En cinquième année, c'est Madame Reina Bizier qui est mon enseignante, une dame charmante, ce qui fait un contraste avec celle de l'année dernière. Il y a trois classes et je suis en cinquième année B.

Louise au Couvent St-Alphonse se partage souvent la première place de sa classe en compagnie de Louise Loignon et de Huguette Lagueux. Papa aime bien que ses enfants aient de bonnes notes. Il promet de nous donner un dollar à chaque fois que l'un de nous arrive au premier rang. Louise a eu son dollar régulièrement ces dernières années et moi je demeure pauvre comme Job...Pour me stimuler, il me dit qu'il me donnera cinq dollars si j'arrive le premier de ma classe. Durant toute l'année, je n'atteints jamais le sommet. Lors des examens de fin d'année, sans que je me sois forcé plus que d'habitude, je termine le premier de ma classe et le premier des trois classes de cinquième. Papa me donne le billet de cinq dollars promis et il m'avise que dorénavant j'aurai la même somme que Louise, soit un dollar. Je ne le sais pas encore, mais c'est la dernière année que je fréquente le Collège-de-la-Salle. Dans l'annuaire du Collège, il y a la photo de ma classe à la page 47 troisième rangée, la photo de la chorale «Les Chanteurs de la Salle» à la page 40 deuxième rangée, et la photo des enfants de choeur à la page 45.

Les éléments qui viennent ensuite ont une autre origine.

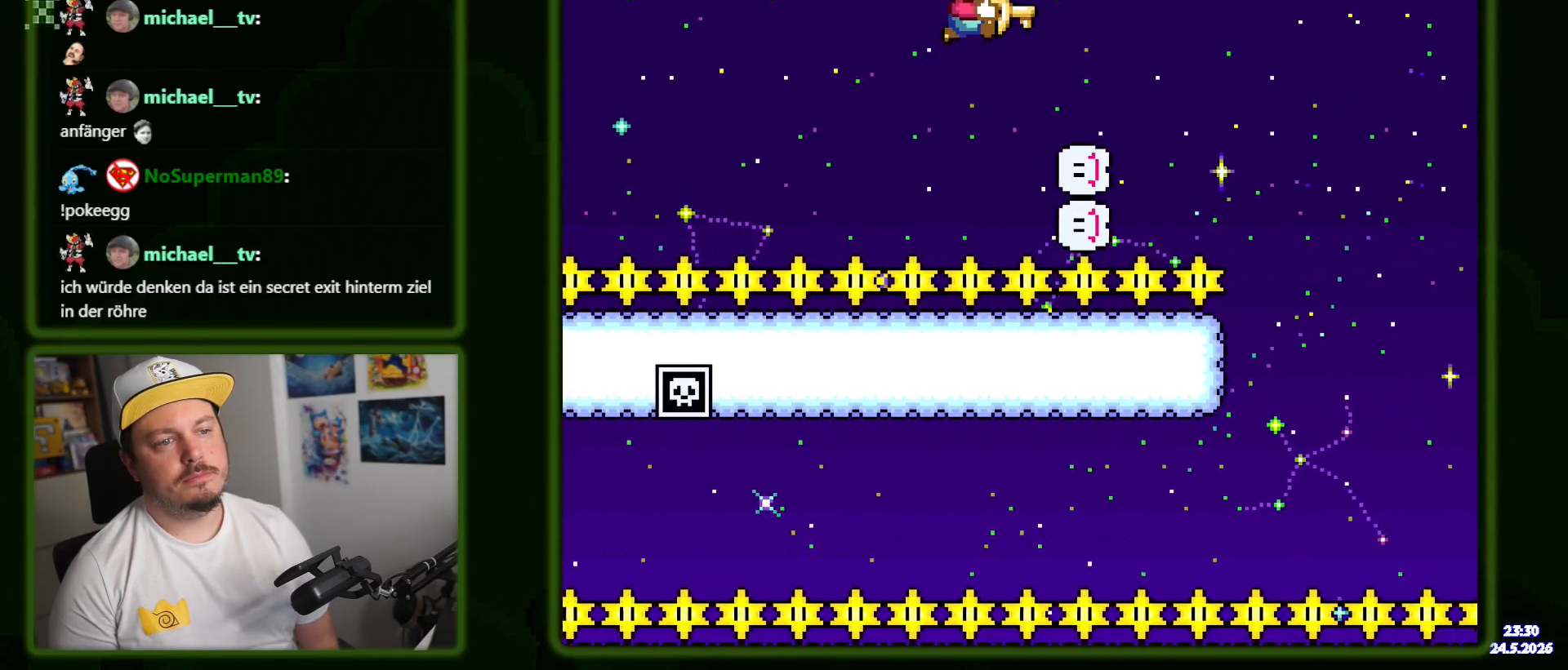
{"buttons": ["Y"], "events": [[184, "DPAD_UP", "down"], [250, "DPAD_UP", "up"]]}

Devant tant de talents (!), papa, sûrement conseillé par oncle Nelson, m'inscrit à l'École Presbytérale de Thetford. Cette école est située au deuxième étage de l'École Anglaise «Quirion Business School», devenue le Comptoir Familial de Thetford, sur la rue de La Fabrique. Il y a deux degrés, l'élément français et l'élément latin. Habituellement, les élèves doivent avoir complété au moins leur sixième année pour y accéder, mais oncle Nelson a dû faire une vente pour que je sois admis. Il y a un professeur, Monsieur Léo-Paul Racine qui enseigne le français, les mathématiques, le latin etc. Pour la religion, c'est un vicaire de la Paroisse Saint-Alphonse qui vient nous donner le cours. Parfois c'est l'abbé Gérard Poulin qui se présente ou l'abbé Robert Mercier. Un de mes compagnons de classe s'appelle Jean-Claude Gamache et souvent l'après-midi, au retour de l'école, nous faisons route ensemble. Partant de la rue de La Fabrique, nous tournons sur la rue Dumais ; lorsqu'il y a quelqu'un qui est exposé au Salon Jos Lavallières & Fils, Jean-Claude me demande d'entrer avec lui dans le salon. Nous nous agenouillons devant le cercueil, Jean-Claude passe la main sur la tombe et me dit «c'est un vrai beau cercueil». Il a l'étoffe de croque-mort même à cette époque !

Après ces deux années passées à l'École Presbytérale, les élèves peuvent commencer le cours classique en Syntaxe. La majorité des étudiants choisissent d'aller au Collège de Lévis. Pour ma part je suis devenu pensionnaire au Petit Séminaire de Québec.